Gauff writes her message on the camera after her victory against Martina Trevisan at the French Open.
CNN  — 

US tennis star Coco Gauff has said she wants to use her platform to call for the end of gun violence and urged for gun reform.

Following her semifinal victory at the French Open on Thursday to advance to her first grand slam singles final, the 18-year-old wrote on a nearby camera lens – as is tradition after a victory. But instead of just her signature, Gauff added “Peace End Gun Violence” with a picture of a heart.

After her 6-3 6-1 straight sets victory against Italy’s Martina Trevisan, the American explained that she hadn’t planned to write that message beforehand, but she wanted to express the “important” message.

“It’s important, just as a person in the world, regardless of tennis player or not. I think, for me, it was just especially important just being in Europe and being where I know people globally around the world are for sure watching,” she said.

“I think that this is a problem in other parts of the world, but especially in America, it’s a problem that’s, frankly, been happening over some years, but obviously now it’s getting more attention. But for me, it’s been an issue for years.

Gauff writes her message on the camera after her victory against Trevisan.

“For me, it’s kind of close to home. I had some friends that were a part of the Parkland shooting. I remember watching that whole experience like pretty much firsthand, seeing and having friends go through that whole experience. Luckily, they were able to make it out of it. I just think it’s crazy, I think I was maybe 14 or 13 when that happened, and still nothing has changed.

“I think that was just a message for the people back at home to watch and for people who are all around the world to watch. Hopefully, it gets into the heads of people in office to hopefully change things.”

Gauff’s message comes after a recent spate of mass shootings in the US.

In May, an 18-year-old gunman fatally shot 19 children and two adults at a elementary school in Uvalde, Texas before he was killed by law enforcement officers. Earlier in the month, 10 people were killed in a racially motivated mass shooting at a supermarket in Buffalo by a suspect in tactical gear who was livestreaming the attack.

On Wednesday, a shooting in Tulsa, Oklahoma left five dead including the gunman.

On Thursday, US President Joe Biden issued a fervent appeal for stricter gun laws, including a ban on assault weapons, tougher background check laws and a higher minimum age of purchase.

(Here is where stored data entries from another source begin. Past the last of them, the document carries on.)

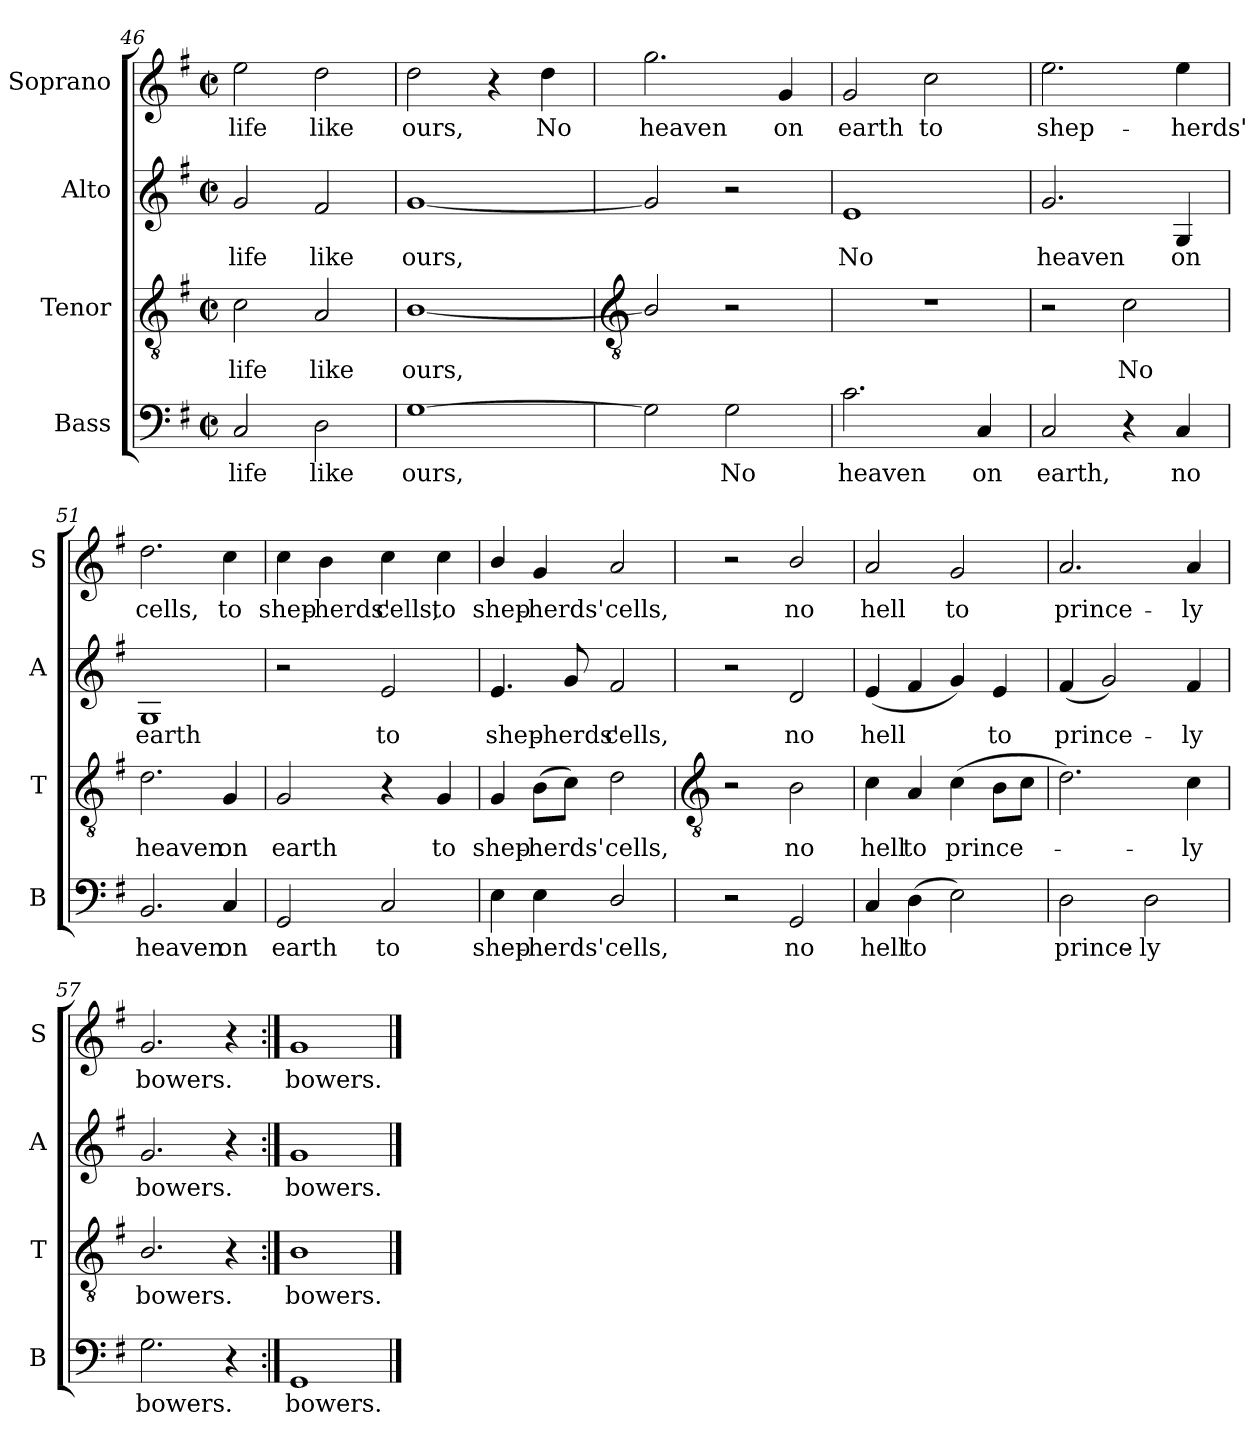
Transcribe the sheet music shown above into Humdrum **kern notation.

**kern	**text	**kern	**text	**kern	**text	**kern	**text
*part4	*part4	*part3	*part3	*part2	*part2	*part1	*part1
*staff4	*staff4	*staff3	*staff3	*staff2	*staff2	*staff1	*staff1
*I"Bass	*	*I"Tenor	*	*I"Alto	*	*I"Soprano	*
*I'B	*	*I'T	*	*I'A	*	*I'S	*
*clefF4	*	*clefGv2	*	*clefG2	*	*clefG2	*
*k[f#]	*	*k[f#]	*	*k[f#]	*	*k[f#]	*
*G:	*	*G:	*	*G:	*	*G:	*
*M2/2	*	*M2/2	*	*M2/2	*	*M2/2	*
*met(c|)	*	*met(c|)	*	*met(c|)	*	*met(c|)	*
=46	=46	=46	=46	=46	=46	=46	=46
!	!LO:LY:b	!	!LO:LY:b	!	!LO:LY:b	!	!LO:LY:b
2C	life	2c	life	2g	life	2ee	life
!	!LO:LY:b	!	!LO:LY:b	!	!LO:LY:b	!	!LO:LY:b
2D	like	2A	like	2f#	like	2dd	like
=47	=47	=47	=47	=47	=47	=47	=47
!	!LO:LY:b	!	!LO:LY:b	!	!LO:LY:b	!	!LO:LY:b
[1G	ours,	[1B/	ours,	[1g	ours,	2dd	ours,
.	.	.	.	.	.	4r	.
!	!	!	!	!	!	!	!LO:LY:b
.	.	.	.	.	.	4dd	No
!!LO:LB:g=z
=48	=48	=48	=48	=48	=48	=48	=48
*	*	*clefGv2	*	*	*	*	*
!	!	!	!	!	!	!	!LO:LY:b
2G]	.	2B/]	.	2g]	.	2.gg	heaven
!	!LO:LY:b	!	!	!	!	!	!
2G	No	2r	.	2r	.	.	.
!	!	!	!	!	!	!	!LO:LY:b
.	.	.	.	.	.	4g	on
=49	=49	=49	=49	=49	=49	=49	=49
!	!LO:LY:b	!	!	!	!LO:LY:b	!	!LO:LY:b
2.c	heaven	1r	.	1e	No	2g	earth
!	!	!	!	!	!	!	!LO:LY:b
.	.	.	.	.	.	2cc	to
!	!LO:LY:b	!	!	!	!	!	!
4C	on	.	.	.	.	.	.
=50	=50	=50	=50	=50	=50	=50	=50
!	!LO:LY:b	!	!	!	!LO:LY:b	!	!LO:LY:b
2C	earth,	2r	.	2.g	heaven	2.ee	shep-
!	!	!	!LO:LY:b	!	!	!	!
4r	.	2c	No	.	.	.	.
!	!LO:LY:b	!	!	!	!LO:LY:b	!	!LO:LY:b
4C	no	.	.	4G	on	4ee	-herds'
=51	=51	=51	=51	=51	=51	=51	=51
!	!LO:LY:b	!	!LO:LY:b	!	!LO:LY:b	!	!LO:LY:b
2.BB	heaven	2.d	heaven	1G	earth	2.dd	cells,
!	!LO:LY:b	!	!LO:LY:b	!	!	!	!LO:LY:b
4C	on	4G	on	.	.	4cc	to
=52	=52	=52	=52	=52	=52	=52	=52
!	!LO:LY:b	!	!LO:LY:b	!	!	!	!LO:LY:b
2GG	earth	2G	earth	2r	.	4cc	shep-
!	!	!	!	!	!	!	!LO:LY:b
.	.	.	.	.	.	4b	-herds'
!	!LO:LY:b	!	!	!	!LO:LY:b	!	!LO:LY:b
2C	to	4r	.	2e	to	4cc	cells,
!	!	!	!LO:LY:b	!	!	!	!LO:LY:b
.	.	4G	to	.	.	4cc	to
=53	=53	=53	=53	=53	=53	=53	=53
!	!LO:LY:b	!	!LO:LY:b	!	!LO:LY:b	!	!LO:LY:b
4E	shep-	4G	shep-	4.e	shep-	4b/	shep-
!	!LO:LY:b	!	!LO:LY:b	!	!	!	!LO:LY:b
4E	-herds'	(>8BL	-herds'	.	.	4g	-herds'
!	!	!	!	!	!LO:LY:b	!	!
.	.	8cJ)	.	8g	-herds'	.	.
!	!LO:LY:b	!	!LO:LY:b	!	!LO:LY:b	!	!LO:LY:b
2D/	cells,	2d	cells,	2f#	cells,	2a	cells,
!!LO:LB:g=z
=54	=54	=54	=54	=54	=54	=54	=54
*	*	*clefGv2	*	*	*	*	*
2r	.	2r	.	2r	.	2r	.
!	!LO:LY:b	!	!LO:LY:b	!	!LO:LY:b	!	!LO:LY:b
2GG	no	2B	no	2d	no	2b/	no
=55	=55	=55	=55	=55	=55	=55	=55
!	!LO:LY:b	!	!LO:LY:b	!	!LO:LY:b	!	!LO:LY:b
4C	hell	4c	hell	(<4e	hell	2a	hell
!	!LO:LY:b	!	!LO:LY:b	!	!	!	!
(>4D	to	4A	to	4f#	.	.	.
!	!	!	!LO:LY:b	!	!	!	!LO:LY:b
2E)	.	(>4c	prince-	4g)	.	2g	to
!	!	!	!	!	!LO:LY:b	!	!
.	.	8BL	.	4e	to	.	.
.	.	8cJ	.	.	.	.	.
=56	=56	=56	=56	=56	=56	=56	=56
!	!LO:LY:b	!	!	!	!LO:LY:b	!	!LO:LY:b
2D	prince-	2.d)	.	(<4f#	prince-	2.a	prince-
.	.	.	.	2g)	.	.	.
!	!LO:LY:b	!	!	!	!	!	!
2D	-ly	.	.	.	.	.	.
!	!	!	!LO:LY:b	!	!LO:LY:b	!	!LO:LY:b
.	.	4c	ly	4f#	ly	4a	-ly
=57	=57	=57	=57	=57	=57	=57	=57
!	!LO:LY:b	!	!LO:LY:b	!	!LO:LY:b	!	!LO:LY:b
2.G	bowers.	2.B/	bowers.	2.g	bowers.	2.g	bowers.
4r	.	4r	.	4r	.	4r	.
=58:|!	=58:|!	=58:|!	=58:|!	=58:|!	=58:|!	=58:|!	=58:|!
!	!LO:LY:b	!	!LO:LY:b	!	!LO:LY:b	!	!LO:LY:b
1GG	bowers.	1B	bowers.	1g	bowers.	1g	bowers.
==	==	==	==	==	==	==	==
*-	*-	*-	*-	*-	*-	*-	*-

Using platforms for change

Gauff explained that sports stars should use their platforms to make change, and that she’s learned a lot about having a voice from other high-profile athletes.

“Definitely, I would say LeBron James, Serena (Williams), Billie Jean (King), Colin (Kaepernick), the list goes on, Naomi (Osaka), it goes on really about those issues,” she said.

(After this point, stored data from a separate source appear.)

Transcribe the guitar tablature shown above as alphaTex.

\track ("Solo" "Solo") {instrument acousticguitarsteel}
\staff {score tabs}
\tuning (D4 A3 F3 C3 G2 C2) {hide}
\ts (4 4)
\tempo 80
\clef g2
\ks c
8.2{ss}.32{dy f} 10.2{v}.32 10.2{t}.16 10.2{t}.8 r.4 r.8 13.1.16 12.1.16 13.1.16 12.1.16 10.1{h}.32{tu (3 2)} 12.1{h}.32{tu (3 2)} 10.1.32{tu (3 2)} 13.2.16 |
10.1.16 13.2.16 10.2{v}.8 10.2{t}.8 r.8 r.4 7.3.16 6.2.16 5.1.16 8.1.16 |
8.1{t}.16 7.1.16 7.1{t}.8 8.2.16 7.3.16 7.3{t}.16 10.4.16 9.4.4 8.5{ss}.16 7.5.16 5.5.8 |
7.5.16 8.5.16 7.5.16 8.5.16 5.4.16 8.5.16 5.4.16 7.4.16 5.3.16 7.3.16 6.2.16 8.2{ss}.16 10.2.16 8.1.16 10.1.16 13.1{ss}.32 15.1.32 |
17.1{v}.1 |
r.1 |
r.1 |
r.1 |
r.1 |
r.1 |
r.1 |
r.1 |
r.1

“I think now athletes are more, I feel like more fine with speaking out about stuff like this. I feel like a lot of times we’re put in a box that people always say: ‘Oh, sports and politics should stay separate and all this.’ And I say, yes, but also at the same time, I’m a human first before I’m a tennis player.

Gauff plays a forehand against Trevisan.

“If I’m interested in this, I wouldn’t even consider gun violence politics; I think that’s just life in general. I don’t think that’s political at all. But just in general, I think that I’m a human first. So of course, I’m going to care about these issues and speak out about these issues.

“When people make those comments, I’m not going to be an athlete forever. There is going to be a time when I retire and all this, and I’m still going to be a human. So of course, I care about these topics.

“I think, if anything, sports gives you the platform to maybe make that message reach more people.”

Gauff will face women’s world No. 1 Iga Swiatek in Saturday’s French Open final.